→ WHAT IS NEEDED
The HTTP overview says GET and PUT can be retried safely but POST cannot. In one to three sentences, explain why.

→ PAGE TEXT
——————————

HTTP/HTTPS & Web Communication
📖 Concept
HTTP (HyperText Transfer Protocol) is the foundation of web communication. Every API call, webpage load, and REST request uses HTTP. Understanding its versions, methods, status codes, and headers is essential for system design.
HTTP Versions
| Version | Year | Key Feature | Connection Model |
|---|---|---|---|
| HTTP/1.0 | 1996 | Basic request-response | New connection per request |
| HTTP/1.1 | 1997 | Keep-alive, pipelining | Persistent connections |
| HTTP/2 | 2015 | Multiplexing, server push, header compression | Single connection, multiple streams |
| HTTP/3 | 2022 | QUIC (UDP-based), 0-RTT | No head-of-line blocking |
HTTP Methods
| Method | Purpose | Idempotent? | Safe? |
|---|---|---|---|
| GET | Read a resource | ✅ Yes | ✅ Yes |
| POST | Create a resource | ❌ No | ❌ No |
| PUT | Replace a resource entirely | ✅ Yes | ❌ No |
| PATCH | Partially update a resource | ❌ No | ❌ No |
| DELETE | Remove a resource | ✅ Yes | ❌ No |
Idempotent means making the same request multiple times produces the same result. This matters for retries — you can safely retry a GET or PUT, but retrying a POST might create duplicates.

——————————

→ DATASET EXCERPT

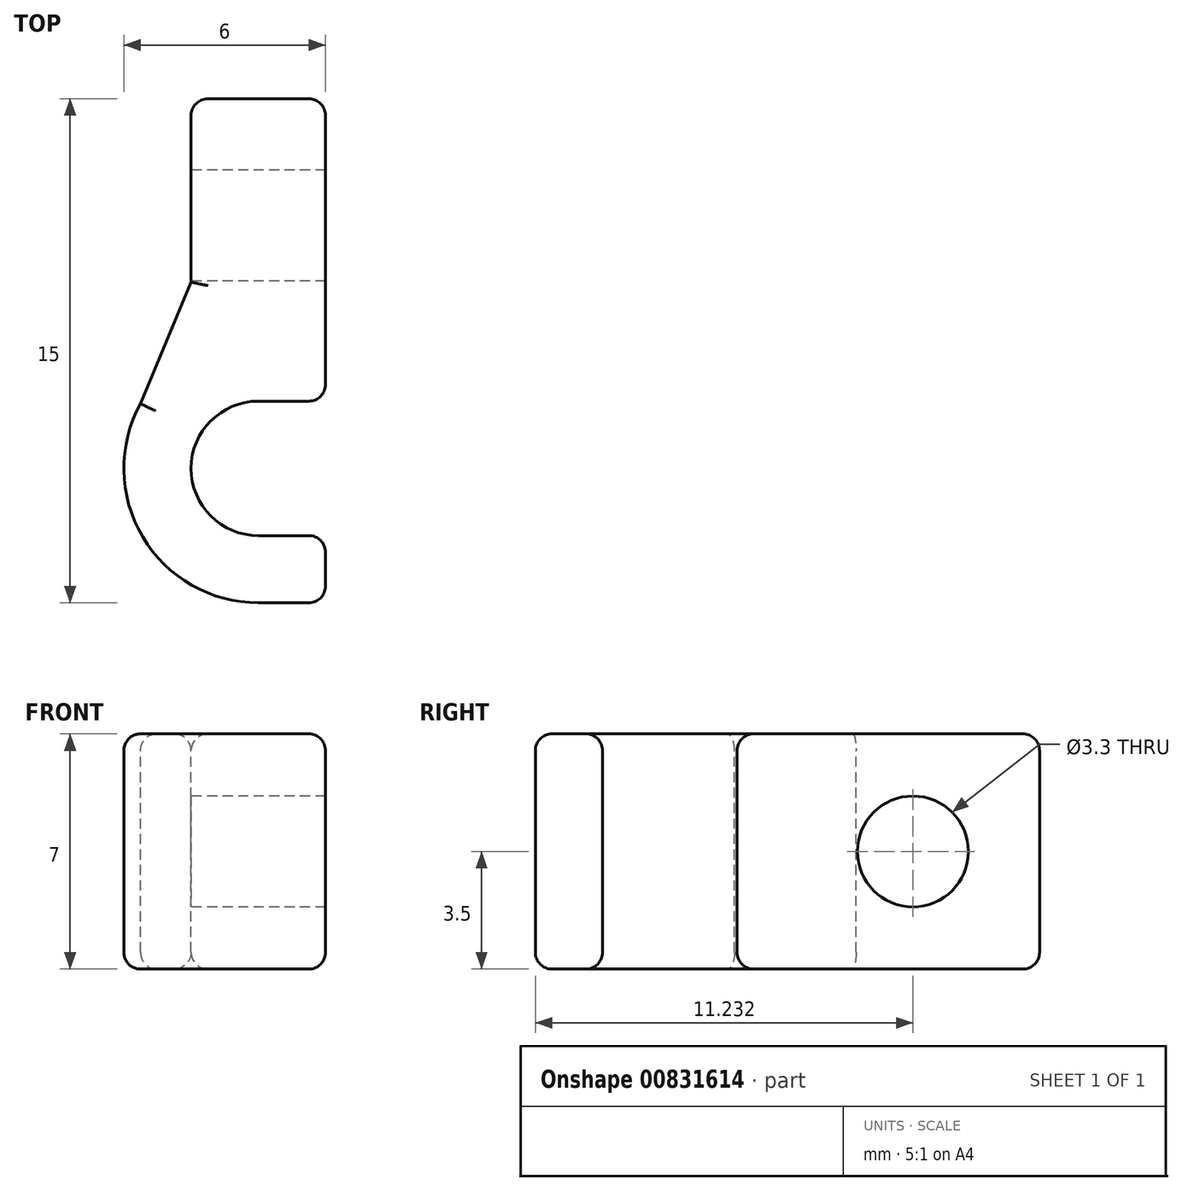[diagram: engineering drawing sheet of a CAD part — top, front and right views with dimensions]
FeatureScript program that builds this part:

——————————

→ TASK RESPONSE
GET and PUT are idempotent: sending the same request several times produces the same result, so a retry does no harm. POST is not idempotent, so retrying it might create duplicate resources.